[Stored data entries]
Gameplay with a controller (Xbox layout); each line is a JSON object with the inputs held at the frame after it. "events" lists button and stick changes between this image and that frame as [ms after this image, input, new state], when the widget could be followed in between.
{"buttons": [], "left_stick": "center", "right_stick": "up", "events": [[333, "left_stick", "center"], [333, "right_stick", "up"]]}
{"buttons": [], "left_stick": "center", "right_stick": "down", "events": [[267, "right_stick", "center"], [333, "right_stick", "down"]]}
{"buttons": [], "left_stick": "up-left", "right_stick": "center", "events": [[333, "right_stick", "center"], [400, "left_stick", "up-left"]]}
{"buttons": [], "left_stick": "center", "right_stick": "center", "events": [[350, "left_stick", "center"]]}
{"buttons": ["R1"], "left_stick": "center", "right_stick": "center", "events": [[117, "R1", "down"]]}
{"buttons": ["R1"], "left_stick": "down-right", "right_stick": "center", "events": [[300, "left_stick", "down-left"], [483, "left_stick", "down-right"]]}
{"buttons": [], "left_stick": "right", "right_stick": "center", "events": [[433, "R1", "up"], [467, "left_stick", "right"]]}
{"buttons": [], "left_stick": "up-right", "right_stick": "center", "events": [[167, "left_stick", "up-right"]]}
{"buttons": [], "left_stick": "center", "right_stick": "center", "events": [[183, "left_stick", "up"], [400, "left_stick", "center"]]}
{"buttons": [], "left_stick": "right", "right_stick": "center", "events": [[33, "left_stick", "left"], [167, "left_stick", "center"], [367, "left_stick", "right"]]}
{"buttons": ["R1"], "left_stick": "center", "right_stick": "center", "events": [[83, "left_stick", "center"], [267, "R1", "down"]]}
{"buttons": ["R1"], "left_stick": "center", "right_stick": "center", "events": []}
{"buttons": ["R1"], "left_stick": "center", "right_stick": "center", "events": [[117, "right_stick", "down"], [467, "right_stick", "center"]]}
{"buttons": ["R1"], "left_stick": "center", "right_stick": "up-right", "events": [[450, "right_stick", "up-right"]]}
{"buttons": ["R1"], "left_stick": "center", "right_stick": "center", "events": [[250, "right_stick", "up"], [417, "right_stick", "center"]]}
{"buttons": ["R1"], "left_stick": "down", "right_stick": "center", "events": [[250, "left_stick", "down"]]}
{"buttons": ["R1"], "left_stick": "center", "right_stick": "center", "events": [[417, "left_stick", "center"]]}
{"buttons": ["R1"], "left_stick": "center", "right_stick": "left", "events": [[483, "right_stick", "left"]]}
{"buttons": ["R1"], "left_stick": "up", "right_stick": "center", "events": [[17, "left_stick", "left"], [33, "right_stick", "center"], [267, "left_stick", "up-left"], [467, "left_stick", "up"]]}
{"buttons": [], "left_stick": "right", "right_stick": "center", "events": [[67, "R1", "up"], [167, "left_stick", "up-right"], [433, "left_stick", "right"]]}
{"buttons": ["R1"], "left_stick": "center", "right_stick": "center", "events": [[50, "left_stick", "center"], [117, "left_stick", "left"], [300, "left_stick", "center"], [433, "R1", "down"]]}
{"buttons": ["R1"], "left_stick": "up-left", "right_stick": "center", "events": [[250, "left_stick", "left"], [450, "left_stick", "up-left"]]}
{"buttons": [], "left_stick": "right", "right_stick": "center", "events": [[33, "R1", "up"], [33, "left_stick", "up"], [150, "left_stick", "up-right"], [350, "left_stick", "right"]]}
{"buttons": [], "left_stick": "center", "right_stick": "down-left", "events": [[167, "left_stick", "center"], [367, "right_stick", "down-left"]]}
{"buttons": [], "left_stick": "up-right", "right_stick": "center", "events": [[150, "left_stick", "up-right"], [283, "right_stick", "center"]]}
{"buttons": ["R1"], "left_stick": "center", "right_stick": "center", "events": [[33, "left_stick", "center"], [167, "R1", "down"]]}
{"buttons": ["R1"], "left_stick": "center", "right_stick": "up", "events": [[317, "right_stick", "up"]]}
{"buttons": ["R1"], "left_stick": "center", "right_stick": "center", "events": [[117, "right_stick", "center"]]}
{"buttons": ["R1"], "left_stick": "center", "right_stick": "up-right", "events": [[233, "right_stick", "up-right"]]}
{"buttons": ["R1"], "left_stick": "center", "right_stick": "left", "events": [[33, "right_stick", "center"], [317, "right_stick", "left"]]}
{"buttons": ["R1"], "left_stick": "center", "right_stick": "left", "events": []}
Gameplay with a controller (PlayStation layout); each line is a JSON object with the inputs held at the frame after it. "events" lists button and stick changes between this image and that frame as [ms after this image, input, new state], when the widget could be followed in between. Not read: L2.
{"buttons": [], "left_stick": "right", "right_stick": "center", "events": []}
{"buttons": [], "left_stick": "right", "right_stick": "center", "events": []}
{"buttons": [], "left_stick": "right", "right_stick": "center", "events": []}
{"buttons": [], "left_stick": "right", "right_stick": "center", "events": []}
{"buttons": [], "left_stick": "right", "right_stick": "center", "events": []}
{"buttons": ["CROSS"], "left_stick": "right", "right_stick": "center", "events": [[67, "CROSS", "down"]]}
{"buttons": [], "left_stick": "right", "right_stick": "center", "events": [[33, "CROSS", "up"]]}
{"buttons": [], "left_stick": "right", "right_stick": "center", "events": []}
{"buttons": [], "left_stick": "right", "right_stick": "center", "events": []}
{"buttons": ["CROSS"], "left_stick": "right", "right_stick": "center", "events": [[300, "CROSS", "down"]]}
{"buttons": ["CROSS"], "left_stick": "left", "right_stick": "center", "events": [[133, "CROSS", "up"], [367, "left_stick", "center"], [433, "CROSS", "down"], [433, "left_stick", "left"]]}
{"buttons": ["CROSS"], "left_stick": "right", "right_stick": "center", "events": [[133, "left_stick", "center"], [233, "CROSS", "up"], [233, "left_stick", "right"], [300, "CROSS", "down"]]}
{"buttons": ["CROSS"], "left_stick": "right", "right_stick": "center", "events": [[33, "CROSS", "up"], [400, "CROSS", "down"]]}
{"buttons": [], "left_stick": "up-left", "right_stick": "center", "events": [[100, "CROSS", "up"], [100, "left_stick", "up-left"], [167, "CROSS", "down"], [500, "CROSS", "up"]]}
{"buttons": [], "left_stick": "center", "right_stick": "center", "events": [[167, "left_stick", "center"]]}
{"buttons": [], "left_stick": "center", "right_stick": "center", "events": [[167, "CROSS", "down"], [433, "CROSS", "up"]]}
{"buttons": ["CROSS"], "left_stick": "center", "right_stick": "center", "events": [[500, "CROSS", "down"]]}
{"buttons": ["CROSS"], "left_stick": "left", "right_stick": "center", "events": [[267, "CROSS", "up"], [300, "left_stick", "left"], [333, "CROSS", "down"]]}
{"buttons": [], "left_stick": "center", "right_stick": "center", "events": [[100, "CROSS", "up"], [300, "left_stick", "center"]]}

### Requirement
In your reply, restate every entry exactly.

### Solution
Gameplay with a controller (Xbox layout); each line is a JSON object with the inputs held at the frame after it. "events" lists button and stick changes between this image and that frame as [ms after this image, input, new state], when the widget could be followed in between.
{"buttons": [], "left_stick": "center", "right_stick": "up", "events": [[333, "left_stick", "center"], [333, "right_stick", "up"]]}
{"buttons": [], "left_stick": "center", "right_stick": "down", "events": [[267, "right_stick", "center"], [333, "right_stick", "down"]]}
{"buttons": [], "left_stick": "up-left", "right_stick": "center", "events": [[333, "right_stick", "center"], [400, "left_stick", "up-left"]]}
{"buttons": [], "left_stick": "center", "right_stick": "center", "events": [[350, "left_stick", "center"]]}
{"buttons": ["R1"], "left_stick": "center", "right_stick": "center", "events": [[117, "R1", "down"]]}
{"buttons": ["R1"], "left_stick": "down-right", "right_stick": "center", "events": [[300, "left_stick", "down-left"], [483, "left_stick", "down-right"]]}
{"buttons": [], "left_stick": "right", "right_stick": "center", "events": [[433, "R1", "up"], [467, "left_stick", "right"]]}
{"buttons": [], "left_stick": "up-right", "right_stick": "center", "events": [[167, "left_stick", "up-right"]]}
{"buttons": [], "left_stick": "center", "right_stick": "center", "events": [[183, "left_stick", "up"], [400, "left_stick", "center"]]}
{"buttons": [], "left_stick": "right", "right_stick": "center", "events": [[33, "left_stick", "left"], [167, "left_stick", "center"], [367, "left_stick", "right"]]}
{"buttons": ["R1"], "left_stick": "center", "right_stick": "center", "events": [[83, "left_stick", "center"], [267, "R1", "down"]]}
{"buttons": ["R1"], "left_stick": "center", "right_stick": "center", "events": []}
{"buttons": ["R1"], "left_stick": "center", "right_stick": "center", "events": [[117, "right_stick", "down"], [467, "right_stick", "center"]]}
{"buttons": ["R1"], "left_stick": "center", "right_stick": "up-right", "events": [[450, "right_stick", "up-right"]]}
{"buttons": ["R1"], "left_stick": "center", "right_stick": "center", "events": [[250, "right_stick", "up"], [417, "right_stick", "center"]]}
{"buttons": ["R1"], "left_stick": "down", "right_stick": "center", "events": [[250, "left_stick", "down"]]}
{"buttons": ["R1"], "left_stick": "center", "right_stick": "center", "events": [[417, "left_stick", "center"]]}
{"buttons": ["R1"], "left_stick": "center", "right_stick": "left", "events": [[483, "right_stick", "left"]]}
{"buttons": ["R1"], "left_stick": "up", "right_stick": "center", "events": [[17, "left_stick", "left"], [33, "right_stick", "center"], [267, "left_stick", "up-left"], [467, "left_stick", "up"]]}
{"buttons": [], "left_stick": "right", "right_stick": "center", "events": [[67, "R1", "up"], [167, "left_stick", "up-right"], [433, "left_stick", "right"]]}
{"buttons": ["R1"], "left_stick": "center", "right_stick": "center", "events": [[50, "left_stick", "center"], [117, "left_stick", "left"], [300, "left_stick", "center"], [433, "R1", "down"]]}
{"buttons": ["R1"], "left_stick": "up-left", "right_stick": "center", "events": [[250, "left_stick", "left"], [450, "left_stick", "up-left"]]}
{"buttons": [], "left_stick": "right", "right_stick": "center", "events": [[33, "R1", "up"], [33, "left_stick", "up"], [150, "left_stick", "up-right"], [350, "left_stick", "right"]]}
{"buttons": [], "left_stick": "center", "right_stick": "down-left", "events": [[167, "left_stick", "center"], [367, "right_stick", "down-left"]]}
{"buttons": [], "left_stick": "up-right", "right_stick": "center", "events": [[150, "left_stick", "up-right"], [283, "right_stick", "center"]]}
{"buttons": ["R1"], "left_stick": "center", "right_stick": "center", "events": [[33, "left_stick", "center"], [167, "R1", "down"]]}
{"buttons": ["R1"], "left_stick": "center", "right_stick": "up", "events": [[317, "right_stick", "up"]]}
{"buttons": ["R1"], "left_stick": "center", "right_stick": "center", "events": [[117, "right_stick", "center"]]}
{"buttons": ["R1"], "left_stick": "center", "right_stick": "up-right", "events": [[233, "right_stick", "up-right"]]}
{"buttons": ["R1"], "left_stick": "center", "right_stick": "left", "events": [[33, "right_stick", "center"], [317, "right_stick", "left"]]}
{"buttons": ["R1"], "left_stick": "center", "right_stick": "left", "events": []}
Gameplay with a controller (PlayStation layout); each line is a JSON object with the inputs held at the frame after it. "events" lists button and stick changes between this image and that frame as [ms after this image, input, new state], when the widget could be followed in between. Not read: L2.
{"buttons": [], "left_stick": "right", "right_stick": "center", "events": []}
{"buttons": [], "left_stick": "right", "right_stick": "center", "events": []}
{"buttons": [], "left_stick": "right", "right_stick": "center", "events": []}
{"buttons": [], "left_stick": "right", "right_stick": "center", "events": []}
{"buttons": [], "left_stick": "right", "right_stick": "center", "events": []}
{"buttons": ["CROSS"], "left_stick": "right", "right_stick": "center", "events": [[67, "CROSS", "down"]]}
{"buttons": [], "left_stick": "right", "right_stick": "center", "events": [[33, "CROSS", "up"]]}
{"buttons": [], "left_stick": "right", "right_stick": "center", "events": []}
{"buttons": [], "left_stick": "right", "right_stick": "center", "events": []}
{"buttons": ["CROSS"], "left_stick": "right", "right_stick": "center", "events": [[300, "CROSS", "down"]]}
{"buttons": ["CROSS"], "left_stick": "left", "right_stick": "center", "events": [[133, "CROSS", "up"], [367, "left_stick", "center"], [433, "CROSS", "down"], [433, "left_stick", "left"]]}
{"buttons": ["CROSS"], "left_stick": "right", "right_stick": "center", "events": [[133, "left_stick", "center"], [233, "CROSS", "up"], [233, "left_stick", "right"], [300, "CROSS", "down"]]}
{"buttons": ["CROSS"], "left_stick": "right", "right_stick": "center", "events": [[33, "CROSS", "up"], [400, "CROSS", "down"]]}
{"buttons": [], "left_stick": "up-left", "right_stick": "center", "events": [[100, "CROSS", "up"], [100, "left_stick", "up-left"], [167, "CROSS", "down"], [500, "CROSS", "up"]]}
{"buttons": [], "left_stick": "center", "right_stick": "center", "events": [[167, "left_stick", "center"]]}
{"buttons": [], "left_stick": "center", "right_stick": "center", "events": [[167, "CROSS", "down"], [433, "CROSS", "up"]]}
{"buttons": ["CROSS"], "left_stick": "center", "right_stick": "center", "events": [[500, "CROSS", "down"]]}
{"buttons": ["CROSS"], "left_stick": "left", "right_stick": "center", "events": [[267, "CROSS", "up"], [300, "left_stick", "left"], [333, "CROSS", "down"]]}
{"buttons": [], "left_stick": "center", "right_stick": "center", "events": [[100, "CROSS", "up"], [300, "left_stick", "center"]]}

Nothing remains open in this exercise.